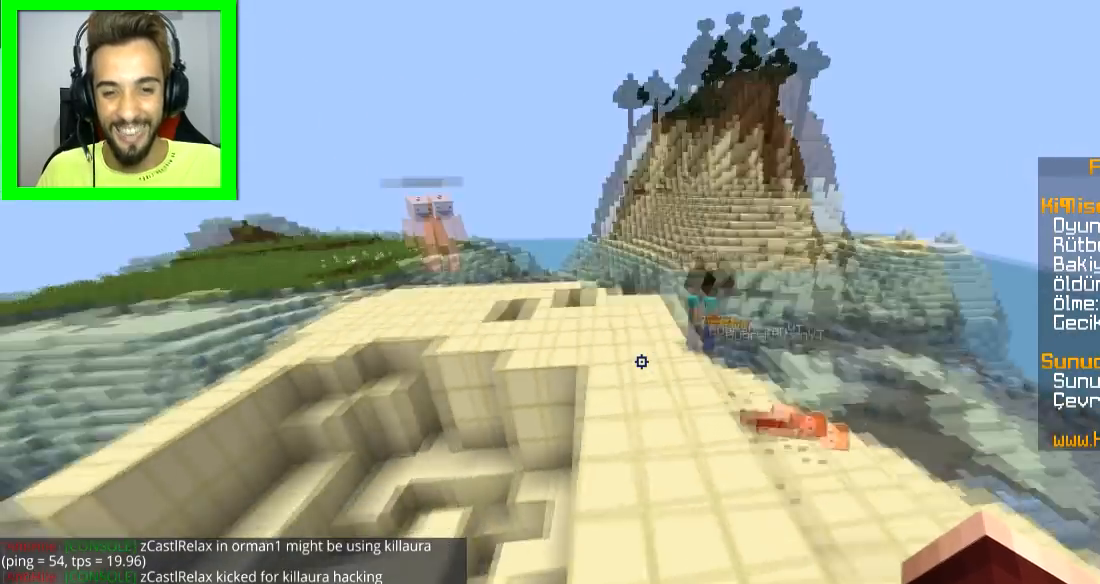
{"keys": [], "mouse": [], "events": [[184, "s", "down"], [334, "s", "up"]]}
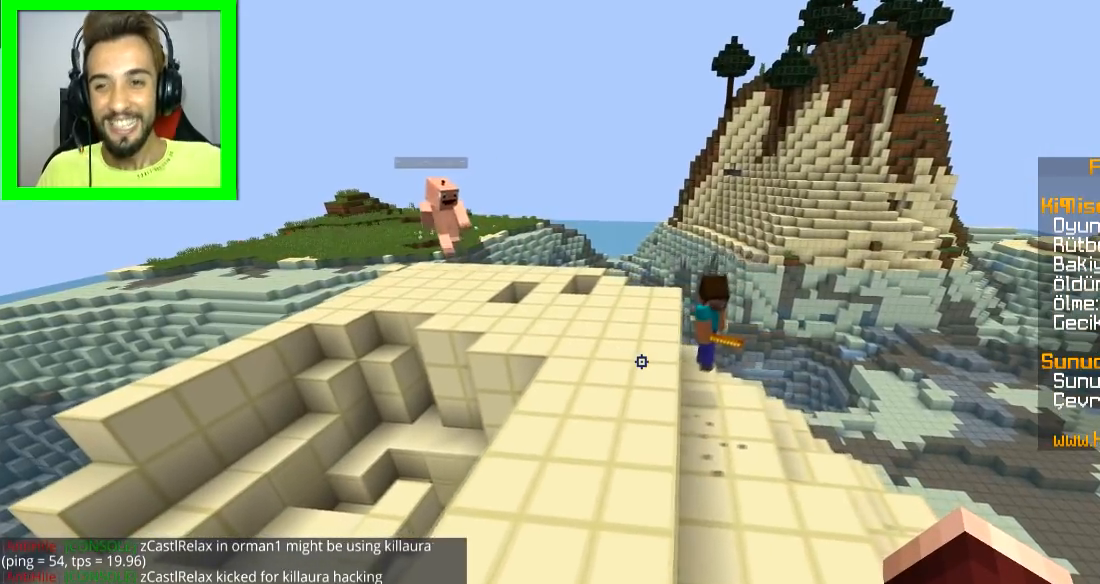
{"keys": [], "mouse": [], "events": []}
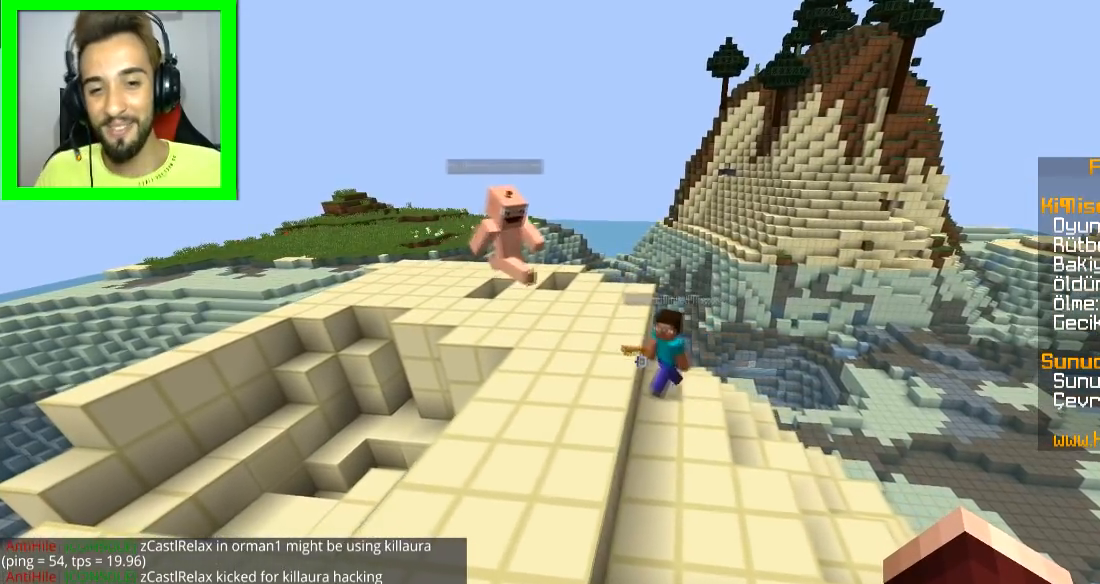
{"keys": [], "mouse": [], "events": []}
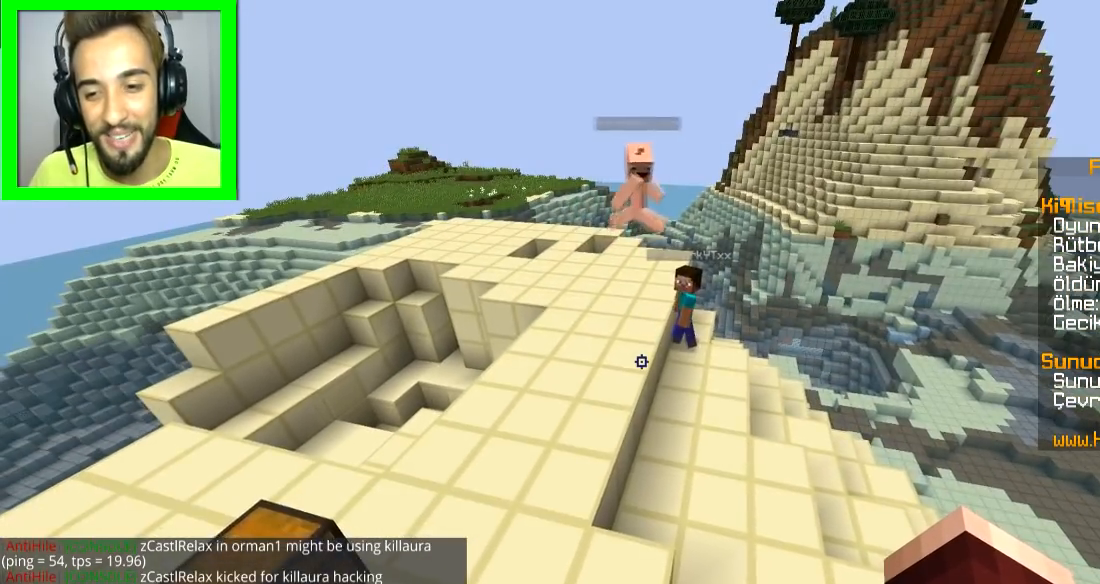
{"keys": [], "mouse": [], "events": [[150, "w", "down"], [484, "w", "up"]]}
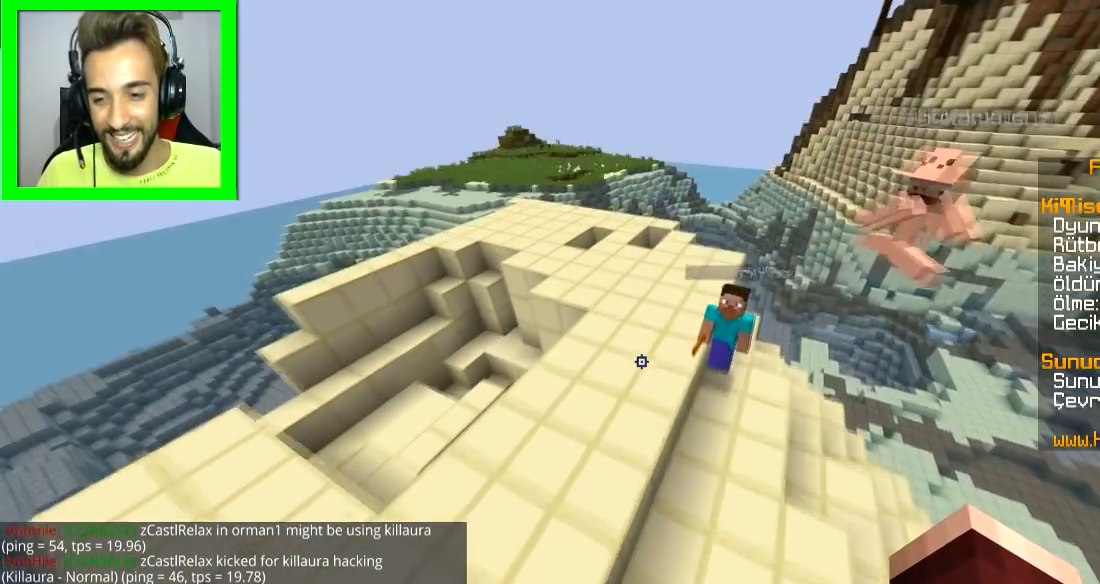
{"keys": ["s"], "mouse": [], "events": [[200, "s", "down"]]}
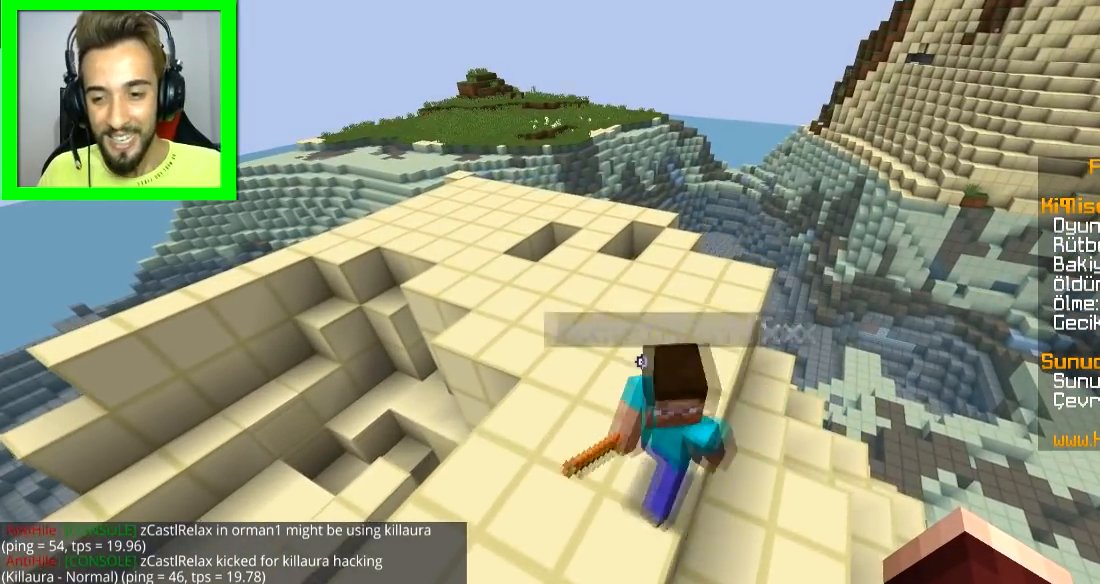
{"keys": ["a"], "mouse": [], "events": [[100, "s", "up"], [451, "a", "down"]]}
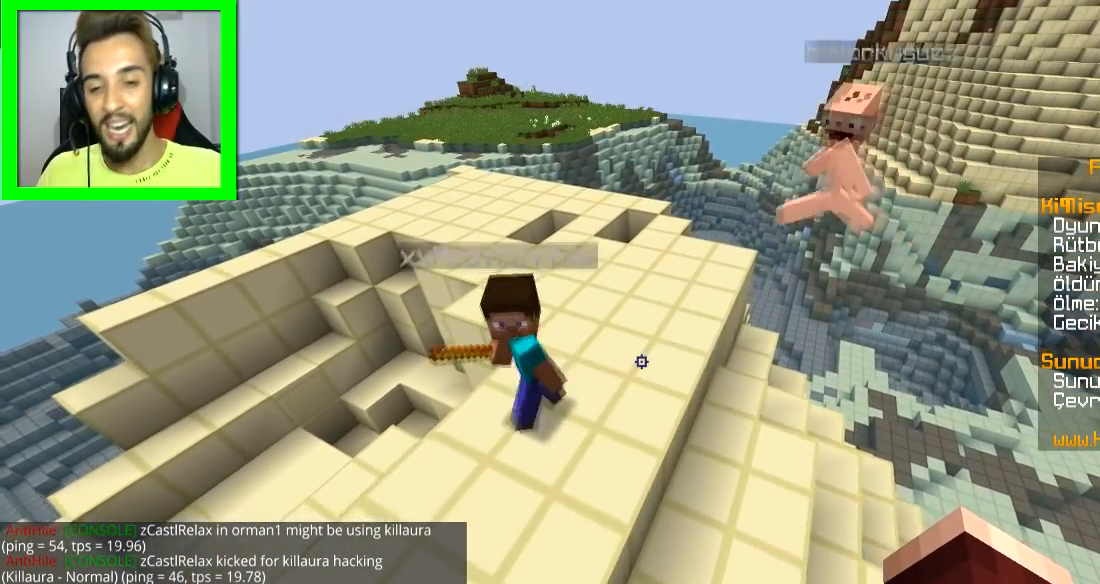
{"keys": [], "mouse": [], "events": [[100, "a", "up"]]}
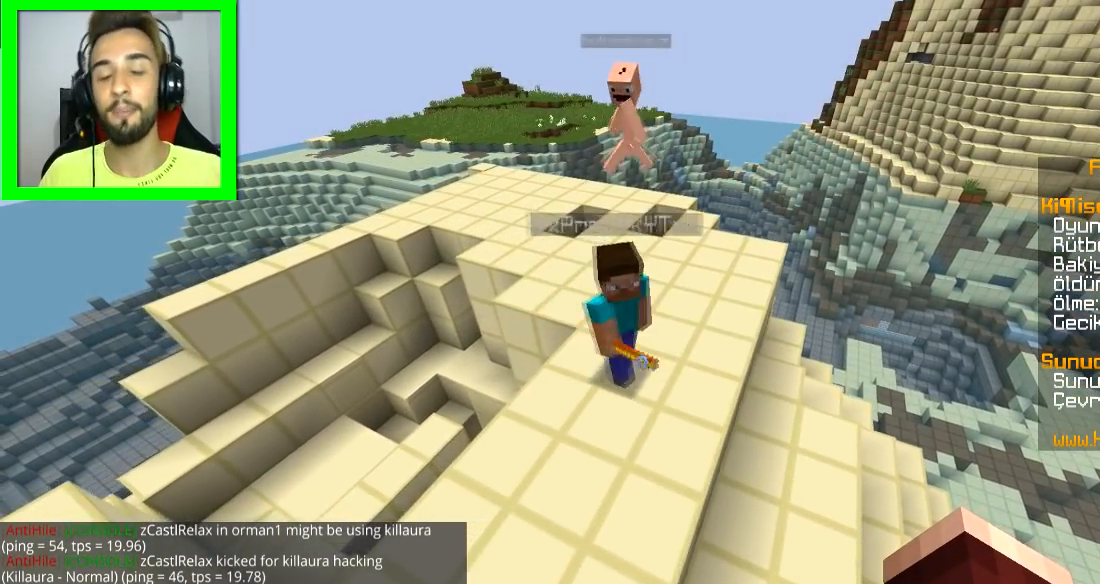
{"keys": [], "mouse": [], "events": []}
----------------------------------------
Since the pictures are not wanted, transcribe the rest of the listing above exactly.

{"keys": [], "mouse": [], "events": [[184, "s", "down"], [334, "s", "up"]]}
{"keys": [], "mouse": [], "events": []}
{"keys": [], "mouse": [], "events": []}
{"keys": [], "mouse": [], "events": [[150, "w", "down"], [484, "w", "up"]]}
{"keys": ["s"], "mouse": [], "events": [[200, "s", "down"]]}
{"keys": ["a"], "mouse": [], "events": [[100, "s", "up"], [451, "a", "down"]]}
{"keys": [], "mouse": [], "events": [[100, "a", "up"]]}
{"keys": [], "mouse": [], "events": []}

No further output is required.